• [Document text]:

☆ ☆ ☆ ☆ ☆

Last July, "We See You, White American Theater," a coalition of Black, Indigenous, and other theater artists of color, issued a set of demands signed by more than 300 theater professionals and endorsed online by thousands more. The call for racial equity was heard by Scott Schwartz, the artistic director of Bay Street Theater in Sag Harbor, and Will Pomerantz, its associate artistic director, who contacted Reggie D. White, a director, writer, actor, and signer of the statement.
"I've known Scott and Will for about six years and we've been in regular contact as frequent collaborators," Mr. White said during a phone conversation. "They thought the moment of pause in in-person programming was a moment for Bay Street to participate in a conversation about racial equity and racial justice. So they reached out to me about creating something, and also maybe directing it."
The result, a theatrical view of race in America titled "In Case You Hadn't Heard: A Conversation Between America's Past and Its Promise," will have its world premiere via Zoom on Monday at 8 p.m.

☆ ☆ ☆ ☆ ☆

• [Supplied information]:
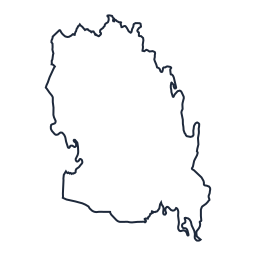 Khueang Nai, Ubon Ratchathani, Thailand (Equal Earth projection)
{"feature_id": "78962969B53843894675562", "entity_name": "Khueang Nai", "entity_type": "district", "adm_level": 2, "iso_a3": "THA", "parent_name": "Thailand", "parent_adm1": "Ubon Ratchathani", "projection": "equal_earth", "projection_center": [104.546, 15.396], "detail": "fine", "context": "isolated", "style": "outline", "palette": "slate", "viewbox_px": 256, "rotation_deg": 0, "n_neighbors": 0, "source": "geoboundaries", "source_scale": "gbopen_adm2", "svg_char_len": 5735}
<svg xmlns="http://www.w3.org/2000/svg" viewBox="0 0 256 256"><path d="M113.9,18.5L112.8,17.6L112.2,16.1L112.0,15.9L109.7,15.4L108.3,15.4L107.5,15.6L107.4,15.9L107.5,16.3L108.4,17.2L108.6,17.8L108.7,19.8L108.1,21.9L107.7,22.4L105.5,23.7L104.8,24.9L104.6,26.1L103.6,27.0L103.2,27.8L100.5,29.8L100.1,30.7L100.1,32.3L100.9,33.0L101.0,33.9L100.6,34.6L99.0,36.1L98.5,36.2L96.8,35.2L96.0,34.5L95.9,34.7L95.5,34.3L95.2,34.6L95.0,34.3L95.1,34.0L93.6,31.6L93.3,31.8L92.1,31.4L91.3,32.2L89.8,30.8L89.4,30.8L88.4,30.1L87.7,29.2L87.0,29.5L86.2,29.2L85.0,30.0L82.3,26.8L80.5,25.4L79.8,24.4L78.9,25.8L77.9,26.4L77.9,26.9L77.4,27.9L76.8,28.5L76.0,31.3L75.5,31.9L74.9,33.7L74.7,34.9L74.2,34.9L73.2,34.1L72.9,34.1L71.2,35.6L69.0,36.8L67.5,37.0L66.1,36.7L65.2,36.4L63.6,35.1L62.1,33.6L61.0,32.0L60.2,30.4L59.4,30.2L52.7,36.6L52.7,37.3L52.2,39.1L51.6,40.3L51.4,42.2L52.5,43.6L52.6,47.2L52.4,49.6L53.4,53.5L53.0,54.8L52.4,59.3L51.7,60.9L51.8,63.3L51.6,64.3L52.4,64.4L53.4,65.0L54.9,66.5L53.8,68.2L49.6,77.3L47.8,82.5L46.5,85.3L45.8,87.6L46.7,88.6L49.4,92.5L51.9,95.6L52.6,96.9L52.8,97.7L52.8,102.1L53.5,107.6L53.4,114.9L54.0,117.3L55.6,120.9L55.6,121.8L55.3,122.7L54.7,123.4L51.9,124.4L51.2,124.9L50.8,126.7L50.9,128.9L51.9,130.9L54.6,134.0L55.6,134.7L56.5,134.8L57.9,134.5L60.0,132.8L60.8,132.5L62.1,132.7L63.1,133.6L64.3,135.1L65.1,136.8L65.5,138.3L66.1,141.6L67.9,147.2L68.4,147.8L69.2,147.8L69.6,147.4L70.3,146.0L71.0,145.6L72.4,145.7L74.4,147.0L75.1,146.9L75.8,146.4L76.2,145.5L76.0,143.4L75.6,142.7L74.2,141.6L73.7,140.7L73.8,140.1L74.1,139.8L75.0,139.9L77.2,142.5L77.4,143.0L78.0,147.0L78.2,151.5L78.1,153.2L77.6,155.1L75.7,158.9L75.7,159.6L75.8,160.2L76.4,161.2L76.9,161.5L77.6,161.5L78.6,160.9L79.8,159.1L80.6,159.0L81.7,159.8L82.1,160.8L82.3,161.7L82.3,162.7L81.8,163.6L80.4,165.2L79.3,166.7L78.7,167.3L76.4,168.9L75.7,170.3L75.6,172.2L74.6,173.1L73.9,173.1L73.3,173.6L72.2,173.4L71.7,173.9L70.6,173.0L69.7,173.5L69.0,172.8L68.4,172.5L68.0,173.0L67.5,173.1L66.3,172.1L65.9,171.4L63.8,174.8L63.4,178.6L63.5,180.1L62.9,193.5L63.0,196.8L62.8,197.8L66.5,199.5L75.2,201.4L82.3,203.3L85.5,204.7L88.5,206.5L89.7,208.5L92.1,210.7L93.2,211.3L94.4,211.8L96.3,212.1L98.9,211.8L110.1,211.9L110.2,212.8L111.2,214.6L116.4,220.1L117.7,221.1L119.1,221.7L120.2,221.9L127.5,221.8L130.0,222.3L132.0,222.4L137.3,221.9L144.6,221.7L144.8,221.8L144.9,222.2L145.4,222.2L146.0,221.0L144.7,219.2L144.7,218.9L145.5,218.5L147.9,218.6L148.1,217.3L149.3,216.4L150.1,214.7L150.3,213.9L151.3,213.7L151.7,213.2L151.8,211.8L152.0,211.3L152.4,211.5L152.7,212.5L152.9,212.7L153.6,211.9L155.1,212.1L155.7,211.7L156.7,211.6L157.4,211.1L159.3,208.5L160.1,204.3L161.1,202.5L161.6,204.4L163.0,206.4L163.3,207.2L163.6,208.7L163.2,211.8L163.2,213.2L163.6,214.2L164.2,214.6L165.1,214.6L166.0,213.5L166.1,212.8L165.4,210.9L165.3,209.5L165.7,208.0L166.9,206.9L167.5,206.9L168.3,207.2L171.0,210.0L172.6,210.6L173.8,210.5L174.6,210.1L175.3,209.4L176.1,208.0L176.5,208.1L177.3,208.8L178.0,210.3L178.3,211.9L178.1,215.9L178.9,222.1L178.7,224.5L178.2,226.6L178.2,228.3L178.5,229.4L179.3,230.6L180.3,231.1L181.6,230.9L183.1,230.3L185.0,230.8L185.6,231.3L186.5,232.4L187.4,235.1L187.9,235.5L188.4,235.3L188.5,234.8L188.4,234.0L187.5,230.6L187.0,229.5L186.3,228.7L185.7,228.3L183.4,228.1L182.9,227.8L182.3,227.0L182.0,225.8L182.2,224.6L182.7,223.9L184.8,222.9L185.3,222.2L185.4,220.6L184.7,218.7L184.8,218.0L185.7,217.8L188.3,218.5L189.5,219.5L190.9,221.8L191.7,225.4L194.2,230.7L194.9,233.8L194.7,237.1L194.9,238.4L196.0,239.9L197.0,240.6L198.9,240.6L200.0,240.1L200.6,239.6L196.8,236.4L196.4,233.8L196.4,232.0L196.7,231.1L198.9,228.3L199.9,226.3L200.2,224.1L199.7,222.0L199.9,221.6L201.0,221.1L201.3,220.6L200.9,216.0L200.9,209.6L201.7,207.3L202.2,206.5L206.0,203.8L207.7,202.0L208.8,200.5L209.4,200.0L209.4,199.3L208.7,197.3L208.6,196.0L209.7,193.1L209.8,191.8L210.2,189.5L210.1,188.1L209.1,186.6L206.8,185.7L204.9,185.4L204.3,185.1L203.9,184.4L203.9,182.5L203.5,180.9L201.5,177.4L193.9,170.2L192.3,169.3L191.9,168.7L192.0,168.1L192.9,166.7L194.1,161.0L194.9,159.3L197.0,155.3L197.7,152.9L197.6,152.3L196.9,151.4L197.3,148.8L198.4,144.5L198.0,138.0L198.8,133.5L198.9,131.9L198.7,128.6L199.1,126.3L199.2,124.1L198.7,123.4L197.7,122.7L197.3,122.5L196.7,122.6L195.5,123.4L194.2,125.5L193.9,126.6L193.7,128.4L193.3,130.8L193.5,134.9L192.6,136.3L190.5,136.9L186.9,136.2L186.0,135.4L185.4,134.0L184.6,133.0L183.6,130.1L183.4,127.0L182.9,123.9L182.8,119.7L181.4,112.7L181.6,111.2L182.6,109.0L182.4,104.5L182.6,102.9L183.8,98.2L183.7,96.7L181.6,92.2L180.9,91.2L179.8,90.6L177.6,91.2L174.7,94.4L173.6,96.7L173.2,96.9L172.8,96.6L171.4,92.1L171.3,90.2L170.8,87.6L170.8,85.6L171.3,82.8L171.5,82.6L171.9,82.8L173.5,84.8L173.7,86.5L174.4,88.1L174.9,88.5L175.6,88.4L176.1,87.8L176.1,87.3L173.8,77.5L173.1,75.9L172.4,75.0L171.7,74.5L170.8,74.4L170.7,74.2L170.2,69.8L170.5,68.9L171.2,67.9L171.1,67.5L170.2,66.9L167.5,66.4L166.5,66.6L165.3,67.4L163.6,67.5L163.0,68.2L162.8,69.9L162.3,71.6L161.8,72.0L161.0,71.8L160.4,71.1L159.8,69.2L159.3,68.6L158.6,68.0L157.1,67.4L156.3,64.6L154.7,60.8L154.3,59.3L154.8,57.0L154.8,55.2L155.1,53.4L155.0,52.6L154.7,52.0L152.7,51.1L149.5,51.5L147.5,50.2L146.3,49.8L144.3,51.2L142.5,50.8L142.5,50.2L142.8,48.9L143.0,46.9L142.7,44.9L143.4,40.3L143.1,38.0L141.0,36.1L139.6,36.1L138.9,35.8L138.9,32.6L138.6,32.2L137.9,31.9L137.3,30.8L137.8,29.5L139.1,27.9L140.9,26.8L141.0,26.4L140.5,23.7L139.6,23.2L135.5,23.1L133.8,24.1L133.6,24.5L133.3,26.7L132.1,29.1L131.5,31.9L130.9,32.6L130.6,32.7L128.7,31.3L126.9,28.0L125.5,26.2L124.9,26.0L124.1,26.1L122.2,27.1L121.5,27.1L121.0,25.1L120.5,24.0L121.1,22.6L120.9,22.3L118.7,22.2L117.8,21.5L116.8,21.1L115.9,20.1L115.0,19.7L114.7,19.9L114.2,21.3L113.3,21.2L113.1,20.8L113.0,20.1L113.9,18.5Z" fill="none" stroke="#1e293b" stroke-width="2"/></svg>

☆ ☆ ☆ ☆ ☆

• [Task requirements]:
a: Copy the Bay Street Theater article word for word, from "The result, a" up to and including "Monday at 8 p.m.".
b: Answer these from the Bay Street Theater article:
(i) How many theater professionals signed the demands issued last July?
(ii) For about how long has Mr. White known Scott and Will?
(iii) On what platform, what day, and at what time will the world premiere take place?
c: Continue the Bay Street Theater article from its last sentence.

• [Task-by-task answers]:
a:
The result, a theatrical view of race in America titled "In Case You Hadn't Heard: A Conversation Between America's Past and Its Promise," will have its world premiere via Zoom on Monday at 8 p.m.

b:
(i) More than 300.
(ii) About six years.
(iii) Via Zoom, on Monday at 8 p.m.

c:
Mr. White was inspired in part by a virtual project he did with the Vineyard Theatre in New York that used found text as a source material. "But I also wanted to create something different," he said, "something that extricated the ideas from the original speakers and gave their words to a chorus of people who are holding that legacy."
He turned to the speeches and interviews and writings of 20 people whom we would now call "influencers," ranging from James Baldwin to Stokely Carmichael to Angela Davis, some famous, others less so. "All of us are where we are because of the work of Frederick Douglass and Fannie Lou Hamer and Malcolm X, and all of the 20 people and the 20 million other people we couldn't fit into this piece," Mr. White said.
"I was interested in speeches that don't come up every Black History Month, or every time we talk about racial justice or voting rights or prison reform. Angela Davis has been speaking about these issues for 60 years, yet we don't talk about her work or the outsized role women have played in the fight for equality."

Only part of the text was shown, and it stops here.